On Dec 2, 2008, at 12:40 PM, Kevin Smith wrote:

On Tue, Dec 2, 2008 at 7:25 PM, Jonathan Schleifer
<[EMAIL PROTECTED]> wrote:
I wouldn't want that, I really wouldn't want that. I have an mcabber

That's ok - when it's not the only online resource, mcabber will know
(through mine-ing) that it's not being talked to, so there's no reason
for it to be logging the messages.

I would suggest that it could remove them from the log when another client Mine's them, if that's the behavior you're after.

Now I understand it a bit better, I think it probably does solve the
problem it's setting out to solve, mostly (although it can't help in
the case where someone leaves one machine to go to another, and the
now idle client continues to receive a conversation unless we mandate
that you must go Away (or similar) when leaving your machine, and if
we did that we may as well stick with priorities.)
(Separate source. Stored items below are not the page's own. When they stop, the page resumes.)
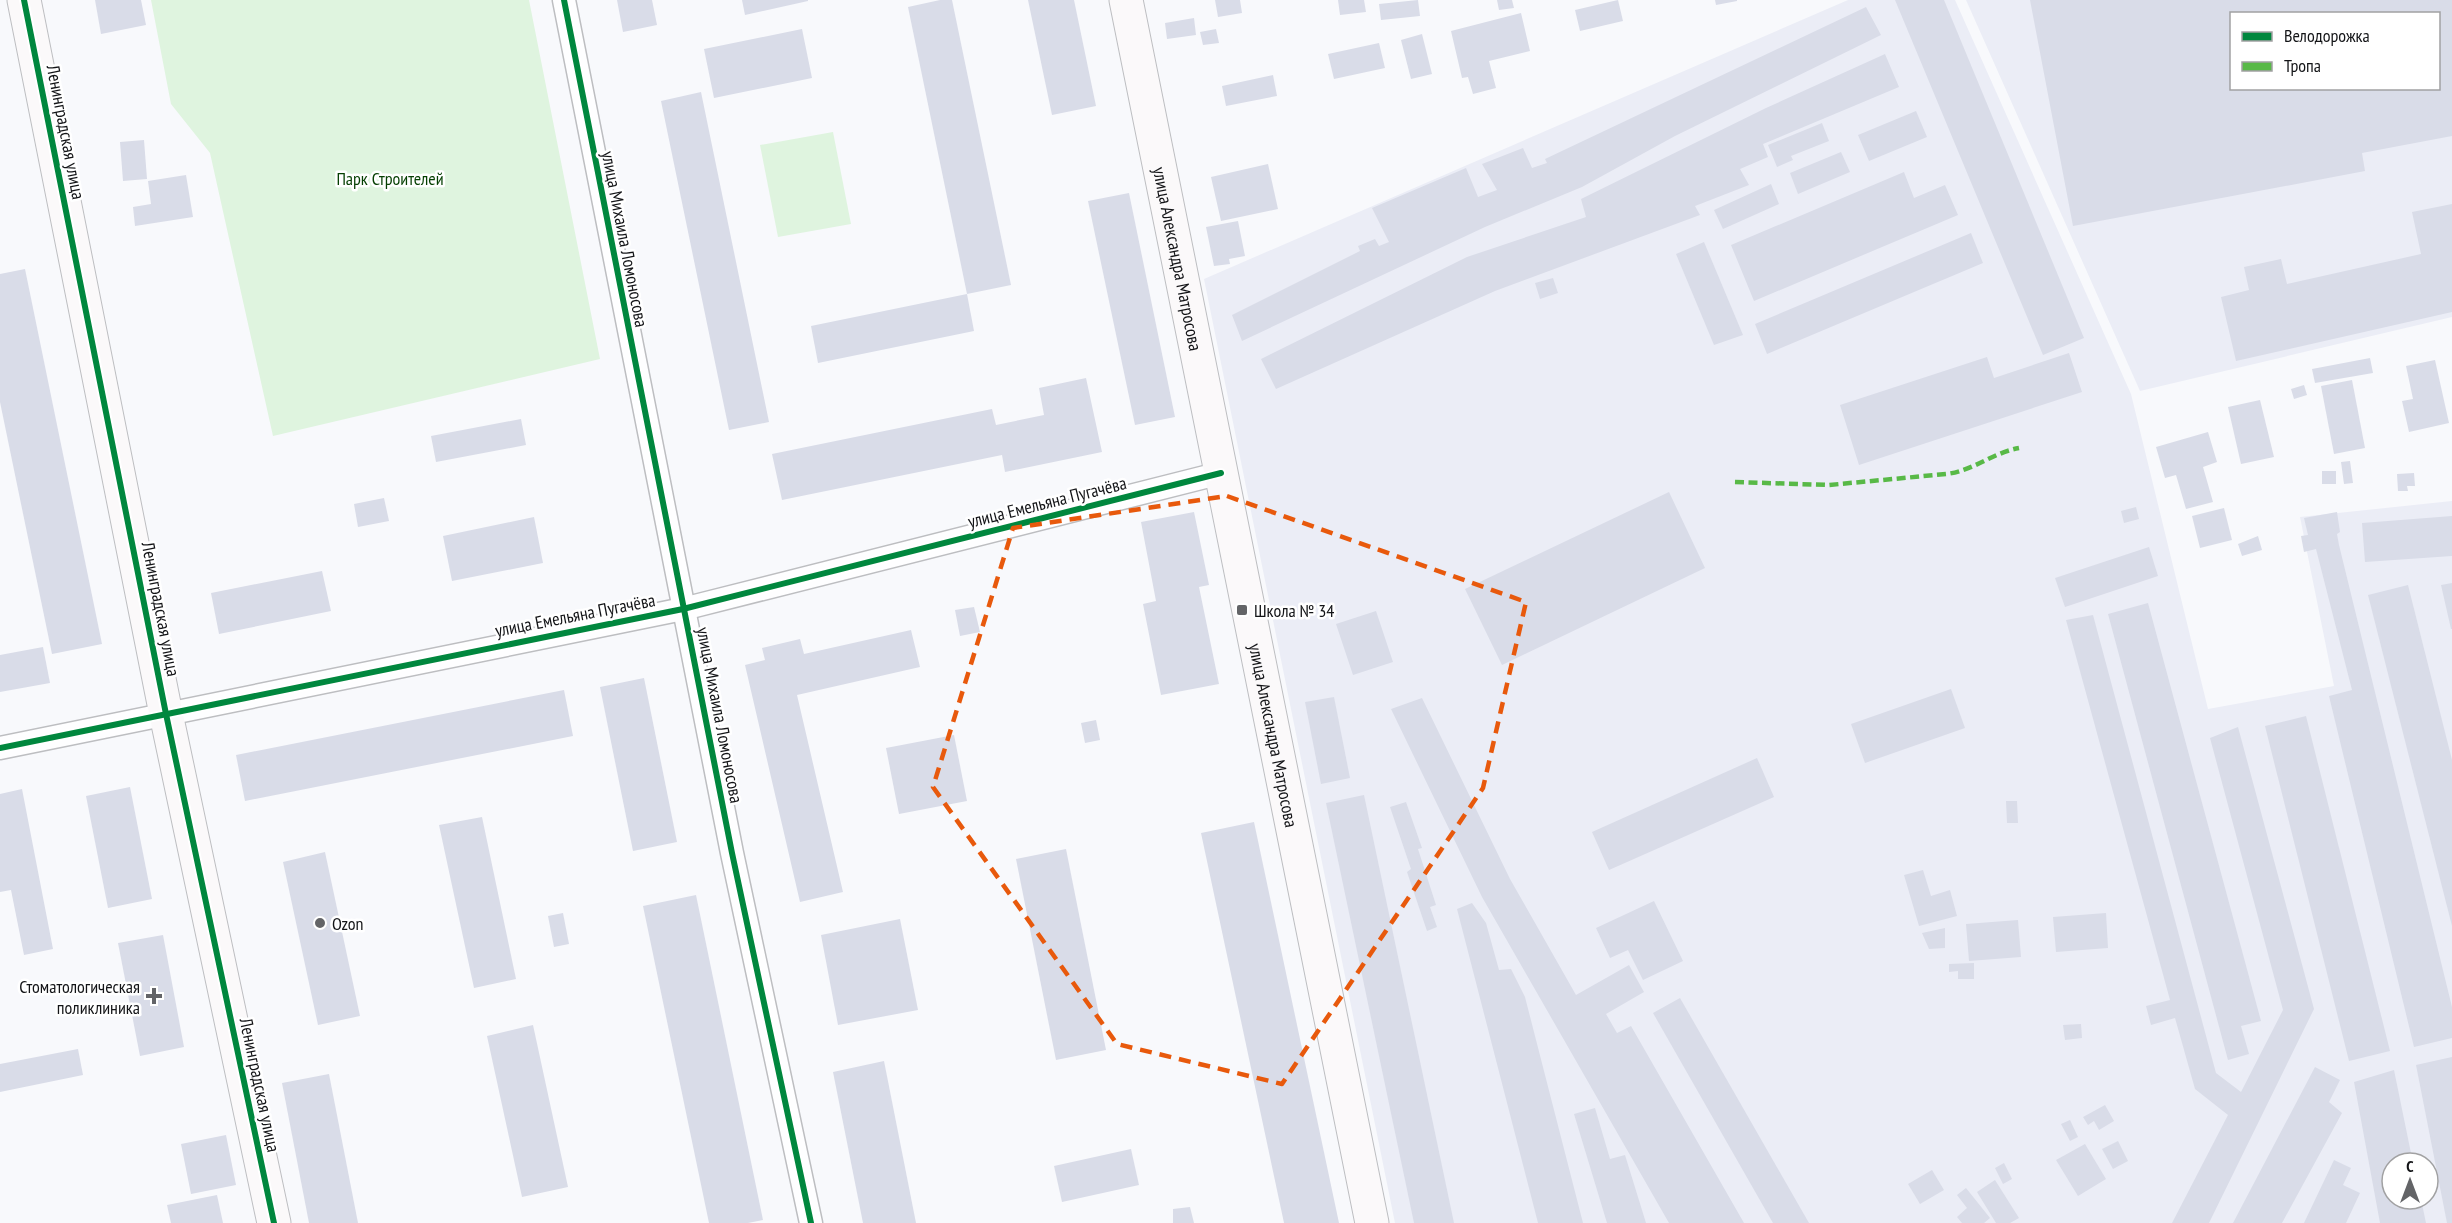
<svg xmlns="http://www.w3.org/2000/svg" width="2452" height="1223" font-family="'PT Sans Narrow',sans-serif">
<rect width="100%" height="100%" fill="#f8f9fc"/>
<g fill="#ebedf6" fill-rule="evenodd">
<path d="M1848 0H1955L2131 394 2208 709 2334 686 2300 517 2452 501V1223H1395L1204 279ZM2392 1163H2428V1199H2392Z"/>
<path d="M1966 0H2452V317L2140 391ZM2232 14H2438V88H2232Z"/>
</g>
<g fill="#dff4df">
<path d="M151 0H529L600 359 273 436 210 153 171 104Z"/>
<path d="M833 132 851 224 778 237 760 145Z"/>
</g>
<g fill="#d9dce8" fill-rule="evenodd">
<path d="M95 0H141L146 25 101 34Z"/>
<path d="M617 0H652L657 25 623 32Z"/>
<path d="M742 0H808V1L745 15Z"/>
<path d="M940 0H952L1011 285 967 294 908 7Z"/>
<path d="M1028 0H1074L1096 106 1052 115Z"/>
<path d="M1215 0H1240L1242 13 1218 17Z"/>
<path d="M1338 0H1364L1366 12 1340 15Z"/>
<path d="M1418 0 1420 16 1381 20 1379 4Z"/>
<path d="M1497 0H1512L1514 8 1499 10Z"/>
<path d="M1618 0 1623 21 1580 31 1575 10Z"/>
<path d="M1715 0H1737V1L1716 5Z"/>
<path d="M1895 0H1944L2084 338 2043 355Z"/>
<path d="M2030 0H2452V136L2362 153 2365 171 2073 226ZM2232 14H2439V88H2232Z"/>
<path d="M1866 7 1881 35 1675 136 1582 187 1485 227 1242 341 1232 315 1360 251 1358 246 1375 239 1379 246 1389 242 1372 208 1466 168 1478 197 1497 190 1482 164 1523 148 1532 168 1547 163 1545 159Z"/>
<path d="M1521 13 1530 51 1489 61 1496 88 1473 94 1468 77 1462 78 1451 31Z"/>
<path d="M1194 18 1196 35 1167 39 1165 23Z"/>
<path d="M802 29 812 78 714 98 704 49Z"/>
<path d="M1216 29 1219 43 1203 45 1200 32Z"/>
<path d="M1422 34 1432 74 1411 79 1401 40Z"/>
<path d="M1379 43 1385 68 1334 79 1328 54Z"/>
<path d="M1885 54 1899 87 1763 144 1768 157 1740 169 1749 185 1695 206 1700 215 1495 291 1276 389 1261 359 1467 257 1586 217 1581 199 1766 108Z"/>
<path d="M1273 75 1277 96 1226 106 1222 86Z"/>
<path d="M701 92 769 422 729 430 661 101Z"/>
<path d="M1916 111 1927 137 1869 161 1858 135Z"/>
<path d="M1822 123 1829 141 1791 156 1793 160 1777 167 1768 145Z"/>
<path d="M144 140 147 179 123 181 120 142Z"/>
<path d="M1841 152 1850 172 1798 194 1790 173Z"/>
<path d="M1268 164 1278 209 1221 221 1211 177Z"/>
<path d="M1904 172 1914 198 1945 185 1958 215 1754 301 1731 245Z"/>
<path d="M186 175 193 217 135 226 133 207 151 204 148 181Z"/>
<path d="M1771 184 1779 204 1723 229 1714 210Z"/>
<path d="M1129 193 1175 417 1135 425 1088 201Z"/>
<path d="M2452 204V312L2236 361 2221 297 2249 290 2244 267 2281 259 2287 284 2421 254 2412 212Z"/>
<path d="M1238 221 1245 256 1229 259 1230 264 1214 266 1206 227Z"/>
<path d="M1971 233 1983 263 1767 354 1755 324Z"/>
<path d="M1704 242 1743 335 1714 345 1676 254Z"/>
<path d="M25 269 102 644 52 654 0 402V274Z"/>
<path d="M1553 278 1558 293 1540 299 1535 283Z"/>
<path d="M967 294 974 331 818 363 811 326Z"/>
<path d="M2069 353 2082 392 1859 465 1840 405 1987 357 1994 378Z"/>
<path d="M2370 358 2373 373 2315 383 2312 369Z"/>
<path d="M2435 360 2449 423 2409 432 2402 401 2413 399 2406 366Z"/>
<path d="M1086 378 1102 452 1005 472 1002 455 782 500 772 454 992 409 996 425 1044 415 1039 388Z"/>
<path d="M2352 380 2365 448 2334 454 2321 386Z"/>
<path d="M2304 385 2307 395 2294 399 2291 389Z"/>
<path d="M2260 400 2274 457 2241 464 2228 407Z"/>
<path d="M521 419 526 445 436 462 431 436Z"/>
<path d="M2208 432 2217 462 2203 467 2213 502 2186 509 2176 475 2165 478 2156 447Z"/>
<path d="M2350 461 2353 483 2344 484 2341 462Z"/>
<rect x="2322" y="471" width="14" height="13"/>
<path d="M2414 473 2415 486H2407L2408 491H2398L2397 474Z"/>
<path d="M1669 492 1705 568 1502 665 1465 589Z"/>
<path d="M384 498 389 521 358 527 354 504Z"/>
<path d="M2136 507 2139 519 2124 523 2121 511Z"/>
<path d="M2224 508 2232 540 2200 548 2192 516Z"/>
<path d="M1194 512 1209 585 1199 587 1219 684 1161 695 1143 604 1156 601 1141 522Z"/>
<path d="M2337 512 2340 532 2337 534 2339 545 2452 1007V1038L2414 1047 2329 696 2352 690 2316 549 2304 552 2301 536 2308 535 2304 518Z"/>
<path d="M2452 516V556L2365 562 2362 523Z"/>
<path d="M534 517 543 563 452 581 443 536Z"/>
<path d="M2258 536 2262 550 2242 556 2238 544Z"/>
<path d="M2149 547 2158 576 2065 607 2055 578Z"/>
<path d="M322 571 331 611 219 634 211 593Z"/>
<path d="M2452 583V629H2451L2441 585Z"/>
<path d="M2408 585 2452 760V926L2368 595Z"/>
<path d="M2148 603 2261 1021 2241 1026 2249 1054 2228 1060 2108 614Z"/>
<path d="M974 607 980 632 960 636 955 610Z"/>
<path d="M1376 611 1393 662 1353 675 1336 624Z"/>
<path d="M2093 615 2216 1073 2241 1092 2283 1010 2210 738 2238 727 2314 1009 2209 1223H2172L2228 1115 2195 1089 2175 1018 2151 1025 2146 1006 2170 1000 2066 620Z"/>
<path d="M911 630 920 667 797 695 843 892 800 902 745 665 765 660 762 648 800 639 804 654Z"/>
<path d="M43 647 50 683 0 692V655Z"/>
<path d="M644 678 677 842 633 851 600 687Z"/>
<path d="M1951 689 1965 728 1865 763 1851 724Z"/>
<path d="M564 690 573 736 245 801 236 755Z"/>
<path d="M1334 697 1350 778 1321 784 1305 702Z"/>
<path d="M1422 698 1510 879 1576 995 1629 965 1644 992 1606 1014 1617 1033 1631 1026 1744 1223H1669L1482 897 1391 709Z"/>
<path d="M2306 716 2390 1051 2349 1061 2265 726Z"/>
<path d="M1096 720 1100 740 1085 743 1081 723Z"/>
<path d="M954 735 967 801 899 814 886 748Z"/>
<path d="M1757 758 1774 797 1609 870 1592 832Z"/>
<path d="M130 787 152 899 108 908 86 796Z"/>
<path d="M22 789 53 949 24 955 11 890 0 892V794Z"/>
<path d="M1364 795 1454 1223H1414L1326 803Z"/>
<path d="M2006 801H2017L2018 823H2007Z"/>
<path d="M1406 802 1422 848 1418 849 1436 905 1430 907 1437 927 1427 931 1407 872 1411 869 1390 807Z"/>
<path d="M482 817 516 979 474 988 439 825Z"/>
<path d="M1254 822 1339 1223H1284L1201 833Z"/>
<path d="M1066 849 1106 1050 1056 1060 1016 859Z"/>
<path d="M325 852 360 1016 318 1025 283 862Z"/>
<path d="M1923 870 1931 896 1950 890 1957 916 1919 926 1904 875Z"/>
<path d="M696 895 763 1220 748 1223H709L643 906Z"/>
<path d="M1654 901 1683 961 1643 980 1628 950 1610 958 1596 928Z"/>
<path d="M1472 903 1486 923 1499 970 1511 969 1525 997 1583 1223H1538L1457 909Z"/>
<path d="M563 913 569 944 554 947 548 916Z"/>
<path d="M2106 913 2108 948 2056 952 2053 917Z"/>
<path d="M900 919 918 1010 838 1025 821 935Z"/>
<path d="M2018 920 2021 957 1969 961 1966 924Z"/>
<path d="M1945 928V948L1929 949 1922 933Z"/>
<path d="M163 935 184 1047 140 1056 118 943Z"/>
<path d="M1974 963V979H1958V971L1949 972V964Z"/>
<path d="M1680 998 1809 1223H1773L1653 1013Z"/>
<path d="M2081 1024 2082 1038 2065 1040 2063 1025Z"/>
<path d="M533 1025 568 1187 522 1197 487 1036Z"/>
<path d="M78 1049 83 1075 0 1092V1064Z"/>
<path d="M2452 1057V1223H2447L2416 1065Z"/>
<path d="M884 1061 916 1223H863L833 1072Z"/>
<path d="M2315 1067 2340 1080 2329 1102 2342 1113 2282 1223H2233Z"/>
<path d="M2394 1070 2413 1163H2392V1199H2421L2426 1223H2380L2354 1082Z"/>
<path d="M329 1074 358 1223H309L282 1083Z"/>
<path d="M2105 1105 2114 1121 2099 1130 2094 1121 2088 1125 2083 1117Z"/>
<path d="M1595 1108 1610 1159 1625 1155 1646 1223H1607L1574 1114Z"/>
<path d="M2070 1120 2078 1137 2070 1141 2061 1124Z"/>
<path d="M226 1135 236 1185 191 1194 181 1144Z"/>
<path d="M2118 1141 2128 1161 2113 1169 2102 1149Z"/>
<path d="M2085 1144 2106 1179 2078 1196 2056 1160Z"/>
<path d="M1131 1149 1139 1185 1062 1202 1054 1166Z"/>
<path d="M2334 1160 2351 1168 2343 1185 2360 1193 2346 1223H2304Z"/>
<path d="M2004 1163 2012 1179 2003 1184 1995 1168Z"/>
<path d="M1932 1170 1944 1190 1920 1204 1908 1184Z"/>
<path d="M1995 1180 2019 1218 2010 1223H1996L1977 1192Z"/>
<path d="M1966 1188 1990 1218 1984 1223H1962L1957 1217 1967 1208 1957 1195Z"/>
<path d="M217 1195 223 1223H171L167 1205Z"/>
<path d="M1190 1207 1194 1223H1173V1209Z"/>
</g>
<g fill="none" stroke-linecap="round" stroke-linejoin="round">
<defs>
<g id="street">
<path d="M564 0 732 853 811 1223"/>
<path d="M0 748 683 609 1221 473"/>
</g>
<g id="secondary">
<path d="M24 0 166 714 274 1223"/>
<path id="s1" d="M1126 0 1372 1223"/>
</g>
</defs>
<use href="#street" stroke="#bdbec1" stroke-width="25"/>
<use href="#secondary" stroke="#bdbec1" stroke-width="35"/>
<use href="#street" stroke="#fefeff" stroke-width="22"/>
<use href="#secondary" stroke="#fbf9fa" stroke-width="33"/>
<path stroke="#58b947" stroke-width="4.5" stroke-dasharray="9 4.5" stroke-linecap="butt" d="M1735 482 1829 485 1946 474C1973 471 1992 453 2019 448"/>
<defs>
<g id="cycleway">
<path d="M24 0 166 714 274 1223"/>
<path d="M564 0 732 853 811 1223"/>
<path d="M0 748 683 609 1221 473"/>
</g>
</defs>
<use href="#cycleway" stroke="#fff" stroke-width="10"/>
<use href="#cycleway" stroke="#00873e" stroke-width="6"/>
</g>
<path fill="none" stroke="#e8590c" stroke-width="4.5" stroke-dasharray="12 8" stroke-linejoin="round" d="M1227 496 1526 602 1483 788 1282 1084 1117 1044 933 787 1013 528Z"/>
<g fill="#636467" stroke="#fff" stroke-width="2">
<rect x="1236" y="604" width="12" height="12" rx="3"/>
<circle cx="320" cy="923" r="6"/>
<path d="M151 987h6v6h6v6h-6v6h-6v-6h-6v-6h6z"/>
</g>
<g text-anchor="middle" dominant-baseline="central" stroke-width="5" stroke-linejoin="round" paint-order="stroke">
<g font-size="18" fill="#131417" stroke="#fff">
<text transform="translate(66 132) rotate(79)">Ленинградская улица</text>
<text transform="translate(625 239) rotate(79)">улица Михаила Ломоносова</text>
<text stroke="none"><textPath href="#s1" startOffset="264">улица Александра Матросова</textPath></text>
<text transform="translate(1047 502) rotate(-14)">улица Емельяна Пугачёва</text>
<text transform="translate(161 609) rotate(79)">Ленинградская улица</text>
<text transform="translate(575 615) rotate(-11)">улица Емельяна Пугачёва</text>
<text transform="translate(720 715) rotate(79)">улица Михаила Ломоносова</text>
<text stroke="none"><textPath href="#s1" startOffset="750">улица Александра Матросова</textPath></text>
<text transform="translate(260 1085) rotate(78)">Ленинградская улица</text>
</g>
<g font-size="18" fill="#053f02" stroke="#fff">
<text x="390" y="178">Парк Строителей</text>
</g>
<g font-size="18" fill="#131417" stroke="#fff" text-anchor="start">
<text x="1254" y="610">Школа № 34</text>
<text x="332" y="923">Ozon</text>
<text x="140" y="986" text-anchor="end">Стоматологическая<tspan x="140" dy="21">поликлиника</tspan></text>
</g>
</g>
<rect x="2230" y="12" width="210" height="78" fill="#ffffff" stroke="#a1a1a2" stroke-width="1.5"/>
<rect x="2242" y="32" width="30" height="9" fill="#00873e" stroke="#a1a1a2" stroke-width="1.5"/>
<text x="2284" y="42" font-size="18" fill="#131417">Велодорожка</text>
<rect x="2242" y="62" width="30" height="9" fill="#58b947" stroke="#a1a1a2" stroke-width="1.5"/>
<text x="2284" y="72" font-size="18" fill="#131417">Тропа</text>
<g transform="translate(2410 1181)"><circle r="28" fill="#ffffff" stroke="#a1a1a2" stroke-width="1.5"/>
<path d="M0-4.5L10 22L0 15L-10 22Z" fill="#636467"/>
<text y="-9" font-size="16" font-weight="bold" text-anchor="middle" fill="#131417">С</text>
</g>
</svg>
Hopefully, adding the XEP-146 interaction section will make this more clear. If we think this important to do without changing presence, we can either reuse XEP-85 "gone", or add a new state of "moved" that is an unlock hint.

What's not clear to me is how a client knows that it's the active
client in order to Mine the message - should it be displayed to the
user on all clients, and then withdrawn from view after it's been
Mined elsewhere (Client UI question), with a client only mineing it
when the user is known to have read it somehow?

That was the intent. The "known to have read it somehow" bit has some suggestions in the implementation notes. I look at that as mostly a UI issue, not a protocol issue.